Source: OAG Schedules Analyser. 2017 data subject to further change.

THAI Smile bares its teeth

The largest reduction in Thai’s and THAI Smile’s combined published capacity over the past 10 years occurred between 2013 and 2014. This was despite the launch of services by Thai Smile during 2014. Over the past three years the capacity provided by both carriers has been on the increase. THAI Smile has seen the strongest rate of growth during this period, increasing its capacity by 46% from 2015 to 2017, compared to just a 4% increase for the mainline airline.

THAI Smile’s capacity growth is the result of opening new routes previously unserved by Thai, and in some cases seeing services transferred from the mainline carrier on existing airport pairs. THAI Smile has opened six new routes from Bangkok  alone since 2014, which each have more than 100 annual frequencies in 2017. The largest of these new routes, based on 2017 capacity, are Suvarnabhumi to Siem Reap in Cambodia, which is operated twice-daily, year-round, and the domestic link from Suvarnabhumi to Narathiwat. THAI Smile’s largest routes by frequency are the domestic links from Suvarnabhumi to Khon Kaen and Hat Yai, which it has taken on from its parent carrier. 

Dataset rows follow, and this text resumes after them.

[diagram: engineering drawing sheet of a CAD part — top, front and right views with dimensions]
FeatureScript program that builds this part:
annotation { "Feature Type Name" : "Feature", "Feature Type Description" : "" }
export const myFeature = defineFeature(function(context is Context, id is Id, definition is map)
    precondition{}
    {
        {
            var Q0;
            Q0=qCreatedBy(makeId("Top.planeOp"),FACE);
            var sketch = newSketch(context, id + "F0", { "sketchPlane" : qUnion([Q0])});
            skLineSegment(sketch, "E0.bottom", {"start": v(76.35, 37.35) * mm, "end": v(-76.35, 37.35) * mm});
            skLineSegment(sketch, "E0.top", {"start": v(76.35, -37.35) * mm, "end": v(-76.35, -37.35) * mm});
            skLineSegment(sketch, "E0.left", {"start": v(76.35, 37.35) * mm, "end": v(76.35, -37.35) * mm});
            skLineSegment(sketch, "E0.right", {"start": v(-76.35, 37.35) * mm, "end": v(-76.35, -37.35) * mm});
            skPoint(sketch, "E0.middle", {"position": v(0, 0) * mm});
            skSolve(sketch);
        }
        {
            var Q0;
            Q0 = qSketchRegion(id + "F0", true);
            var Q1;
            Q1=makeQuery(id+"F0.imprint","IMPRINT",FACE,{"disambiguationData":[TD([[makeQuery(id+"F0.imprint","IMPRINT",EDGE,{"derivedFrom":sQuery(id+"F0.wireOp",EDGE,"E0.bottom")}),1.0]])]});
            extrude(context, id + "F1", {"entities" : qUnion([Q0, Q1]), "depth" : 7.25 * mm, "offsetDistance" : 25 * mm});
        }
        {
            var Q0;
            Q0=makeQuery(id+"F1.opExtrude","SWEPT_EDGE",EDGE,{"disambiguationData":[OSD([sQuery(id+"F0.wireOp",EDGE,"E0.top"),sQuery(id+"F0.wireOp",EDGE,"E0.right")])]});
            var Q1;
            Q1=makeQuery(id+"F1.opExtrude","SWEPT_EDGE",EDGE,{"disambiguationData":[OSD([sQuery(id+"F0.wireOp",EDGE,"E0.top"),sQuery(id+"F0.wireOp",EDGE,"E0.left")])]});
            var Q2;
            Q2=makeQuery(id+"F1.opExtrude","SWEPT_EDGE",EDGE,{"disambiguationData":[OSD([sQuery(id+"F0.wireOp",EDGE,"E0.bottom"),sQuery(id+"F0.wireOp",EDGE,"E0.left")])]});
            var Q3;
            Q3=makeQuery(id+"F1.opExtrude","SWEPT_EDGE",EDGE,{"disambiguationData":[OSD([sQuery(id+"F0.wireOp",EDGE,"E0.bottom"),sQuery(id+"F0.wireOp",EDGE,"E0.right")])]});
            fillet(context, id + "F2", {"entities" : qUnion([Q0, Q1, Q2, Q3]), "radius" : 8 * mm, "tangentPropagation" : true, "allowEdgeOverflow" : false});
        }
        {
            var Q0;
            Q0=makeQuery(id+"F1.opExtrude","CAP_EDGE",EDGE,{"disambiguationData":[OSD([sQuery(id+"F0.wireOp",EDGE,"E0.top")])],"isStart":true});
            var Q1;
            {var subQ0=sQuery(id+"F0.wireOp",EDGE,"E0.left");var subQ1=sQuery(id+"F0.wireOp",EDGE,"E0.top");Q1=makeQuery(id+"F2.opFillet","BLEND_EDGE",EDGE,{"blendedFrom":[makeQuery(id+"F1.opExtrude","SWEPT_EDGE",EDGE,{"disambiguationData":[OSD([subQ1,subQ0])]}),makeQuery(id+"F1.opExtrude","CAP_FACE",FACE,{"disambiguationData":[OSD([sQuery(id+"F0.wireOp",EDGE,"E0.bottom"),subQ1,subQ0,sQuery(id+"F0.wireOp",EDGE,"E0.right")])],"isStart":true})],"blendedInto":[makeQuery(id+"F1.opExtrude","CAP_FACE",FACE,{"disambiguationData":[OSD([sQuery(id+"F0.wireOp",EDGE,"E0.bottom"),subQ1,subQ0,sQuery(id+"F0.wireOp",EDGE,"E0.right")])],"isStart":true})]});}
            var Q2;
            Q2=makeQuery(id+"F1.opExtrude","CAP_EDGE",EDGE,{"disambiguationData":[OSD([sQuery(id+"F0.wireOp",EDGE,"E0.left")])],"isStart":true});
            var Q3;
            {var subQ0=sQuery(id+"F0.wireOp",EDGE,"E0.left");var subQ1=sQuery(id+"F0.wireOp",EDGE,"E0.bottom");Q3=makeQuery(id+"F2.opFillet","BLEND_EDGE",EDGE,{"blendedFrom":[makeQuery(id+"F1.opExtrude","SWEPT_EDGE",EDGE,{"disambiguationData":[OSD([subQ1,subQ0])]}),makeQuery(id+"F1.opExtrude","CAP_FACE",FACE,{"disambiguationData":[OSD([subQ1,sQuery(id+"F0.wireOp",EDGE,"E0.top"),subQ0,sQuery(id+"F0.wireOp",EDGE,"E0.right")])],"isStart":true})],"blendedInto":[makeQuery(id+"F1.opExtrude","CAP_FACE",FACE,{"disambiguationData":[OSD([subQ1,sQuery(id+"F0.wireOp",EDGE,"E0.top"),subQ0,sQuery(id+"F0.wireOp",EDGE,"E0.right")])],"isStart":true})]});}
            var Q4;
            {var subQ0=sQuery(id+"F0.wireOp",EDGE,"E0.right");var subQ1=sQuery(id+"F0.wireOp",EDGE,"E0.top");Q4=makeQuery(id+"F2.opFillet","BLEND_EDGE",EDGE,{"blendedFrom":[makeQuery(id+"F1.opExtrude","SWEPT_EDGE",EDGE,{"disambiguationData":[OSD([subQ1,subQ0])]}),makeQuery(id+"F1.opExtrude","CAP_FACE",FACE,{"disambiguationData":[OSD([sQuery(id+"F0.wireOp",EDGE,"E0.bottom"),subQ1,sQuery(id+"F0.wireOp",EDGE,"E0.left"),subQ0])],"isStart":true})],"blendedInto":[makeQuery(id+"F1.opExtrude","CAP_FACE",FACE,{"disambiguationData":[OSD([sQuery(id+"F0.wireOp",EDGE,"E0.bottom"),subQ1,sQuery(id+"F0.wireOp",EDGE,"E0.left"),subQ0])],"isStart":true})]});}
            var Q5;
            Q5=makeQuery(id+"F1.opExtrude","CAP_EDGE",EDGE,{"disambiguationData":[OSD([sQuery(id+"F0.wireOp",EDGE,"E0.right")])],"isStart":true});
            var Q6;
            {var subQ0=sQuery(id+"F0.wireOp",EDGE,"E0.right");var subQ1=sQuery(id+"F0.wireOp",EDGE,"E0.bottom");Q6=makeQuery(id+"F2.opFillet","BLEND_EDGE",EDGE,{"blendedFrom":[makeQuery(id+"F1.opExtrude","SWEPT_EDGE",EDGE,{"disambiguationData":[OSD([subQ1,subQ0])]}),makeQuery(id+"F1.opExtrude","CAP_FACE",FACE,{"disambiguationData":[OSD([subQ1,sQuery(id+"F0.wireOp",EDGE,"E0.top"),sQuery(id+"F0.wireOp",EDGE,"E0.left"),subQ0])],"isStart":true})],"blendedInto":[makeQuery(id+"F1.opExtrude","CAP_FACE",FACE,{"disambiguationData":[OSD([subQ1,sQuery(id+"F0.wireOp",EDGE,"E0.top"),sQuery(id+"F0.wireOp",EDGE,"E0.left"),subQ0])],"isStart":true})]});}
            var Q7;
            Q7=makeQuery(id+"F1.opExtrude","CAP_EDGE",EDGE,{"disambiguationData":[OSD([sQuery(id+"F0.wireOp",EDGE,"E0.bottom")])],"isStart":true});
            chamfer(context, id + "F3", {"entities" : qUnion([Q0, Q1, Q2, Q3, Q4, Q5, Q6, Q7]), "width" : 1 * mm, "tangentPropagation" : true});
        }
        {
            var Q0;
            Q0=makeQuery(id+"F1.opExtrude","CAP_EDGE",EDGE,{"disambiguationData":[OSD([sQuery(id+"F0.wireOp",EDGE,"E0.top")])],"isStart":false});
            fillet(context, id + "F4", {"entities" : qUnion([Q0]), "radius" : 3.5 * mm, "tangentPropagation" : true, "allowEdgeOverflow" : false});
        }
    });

Source: OAG Schedules Analyser – includes Thai Airways and Thai Smile one-way seats.

Suvarnabhumi dominates route network

Suvarnabhumi is by far the largest origin point in the combined Thai and THAI Smile network, accounting for nearly 50% of all capacity in 2017. The next largest origin airport is Phuket which accounts for just 5% of departing capacity, the majority of which operates on services to Bangkok. 

Five of the top 12 routes for the combined Thai and THAI Smile operation from Suvarnabhumi in S17 are domestic services. The domestic links to Krabi, Khon Kaen and Phuket saw the largest capacity growth amongst the top 12 routes from S16 to S17 with seat numbers increasing by 89%, 34% and 21% respectively. Most of the growth on these routes was due to capacity being added by THAI Smile. Singapore saw the largest reduction in capacity from S16 amongst the top 12 routes. Krabi and London Heathrow entered the top 12 from Suvarnabhumi for S17 while Beijing, Udon Thai and Yangon dropped out. Heathrow was the only top 12 destination outside of the Asia Pacific region.

Source: OAG Schedules Analyser – includes Thai Airways and THAI Smile one-way seats. 2017 subject to further change.

Thai goes international with regional Smile

International routes will account for about 71% of the combined published capacity of Thai and THAI Smile in 2017. Only 16% of Thai’s published capacity will be operated on domestic services compared to 80% for THAI Smile. The mainline carrier has reduced the percentage of its overall capacity flown on domestic routes by 10% since 2014, suggesting a strategic shift of domestic services onto its regional subsidiary. From 2014 to 2017 Thai increased its international capacity by 9%.

The majority of Thai’s and THAI Smile’s largest destination markets from Suvarnabhumi in 2017 can broadly be classified as lying within the Asia Pacific region. Of the top 12 country markets, only Germany and the UK (highlighted in red) are further afield. Indonesia, South Korea the UK and Japan experienced the strongest growth among the top 12 country markets from 2016 to 2017, with capacity increases of 17%, 7%, 6% and 5% respectively. Indonesia was a new entrant to the top 12 markets while Malaysia dropped out. China and Germany saw the largest reductions in capacity among the top 12 country markets.

The combined 2017 route map for Thai and THAI Smile reveals a focus on domestic, intra-Asia Pacific and European services. Some of its longest international sectors link Bangkok Suvarnabhumi with Western European markets including the UK and Germany.